V. V. GLAZKOV

ON A CLASS OF FINITE HOMOMORPHISMS

(Presented by Academician I. M. Vinogradov on 7 IV 1964)

Let \(h(n)\) be a finite homomorphism of the natural sequence, i.e. a completely multiplicative function of a natural argument whose values form a finite set of complex numbers, at least one of which is different from zero; let \(m\) be the number of nonzero values of the function \(h(n)\);

\[ S(x)=\sum_{n\le x} h(n) \]

is the summatory function of the finite homomorphism \(h(n)\); \(p, q\), with or without subscripts, are prime numbers; \(\chi_0(n,k)\) is the principal Dirichlet character of modulus \(k\); \(\varphi(n)\) is Euler’s function; \(\zeta(s)\) is the Riemann zeta-function; \(s=\sigma+it\).

A finite homomorphism will be called a generalized character if its summatory function satisfies the condition \(S(x)=\alpha x+O(1)\) with some constant \(\alpha\), generally speaking complex; a generalized character is called principal if \(\alpha\ne 0\), and nonprincipal if \(\alpha=0\). The so-called problem of characters, not solved up to now, is as follows: do there exist (apart from one trivial example) generalized characters distinct from Dirichlet characters? (see \((^{1,2})\)). In the case of principal characters the answer to this question is given by the following theorem.

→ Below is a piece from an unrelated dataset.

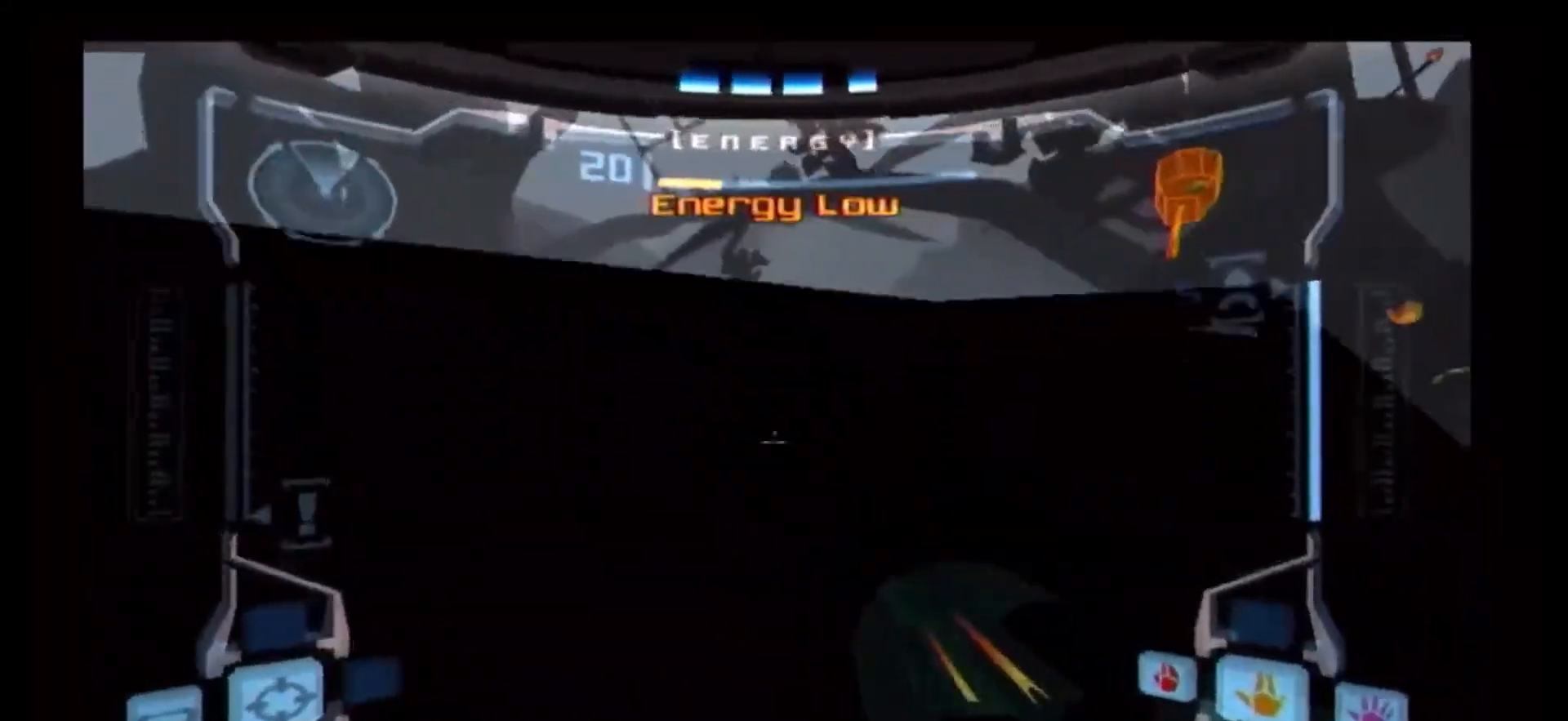
{"buttons": [], "left_stick": "down-right", "right_stick": "center", "events": [[100, "B", "down"], [283, "B", "up"], [483, "left_stick", "down-right"]]}
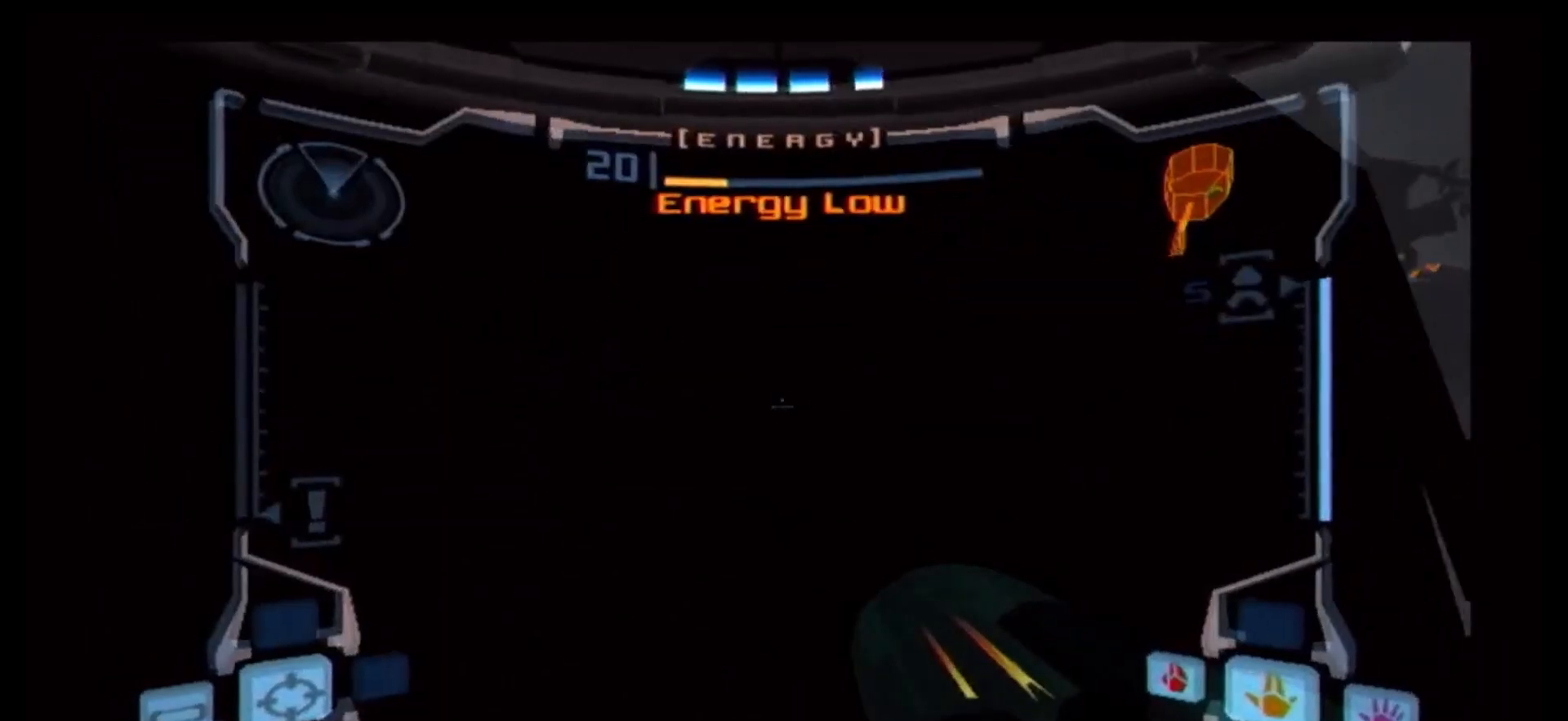
{"buttons": [], "left_stick": "down-right", "right_stick": "center", "events": [[300, "B", "down"], [400, "B", "up"]]}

Theorem. Every principal generalized character is a principal Dirichlet character.

Basic lemma. If \(h(n)\) is not a Dirichlet character and the series

\[ \sum_{h(p)\ne 1}\frac1p \]

converges, then \(h(n)\) cannot be a principal generalized character.

Lemma 1. The product of a principal generalized character by a principal Dirichlet character \(\chi_0(n,k)\) is again a principal generalized character.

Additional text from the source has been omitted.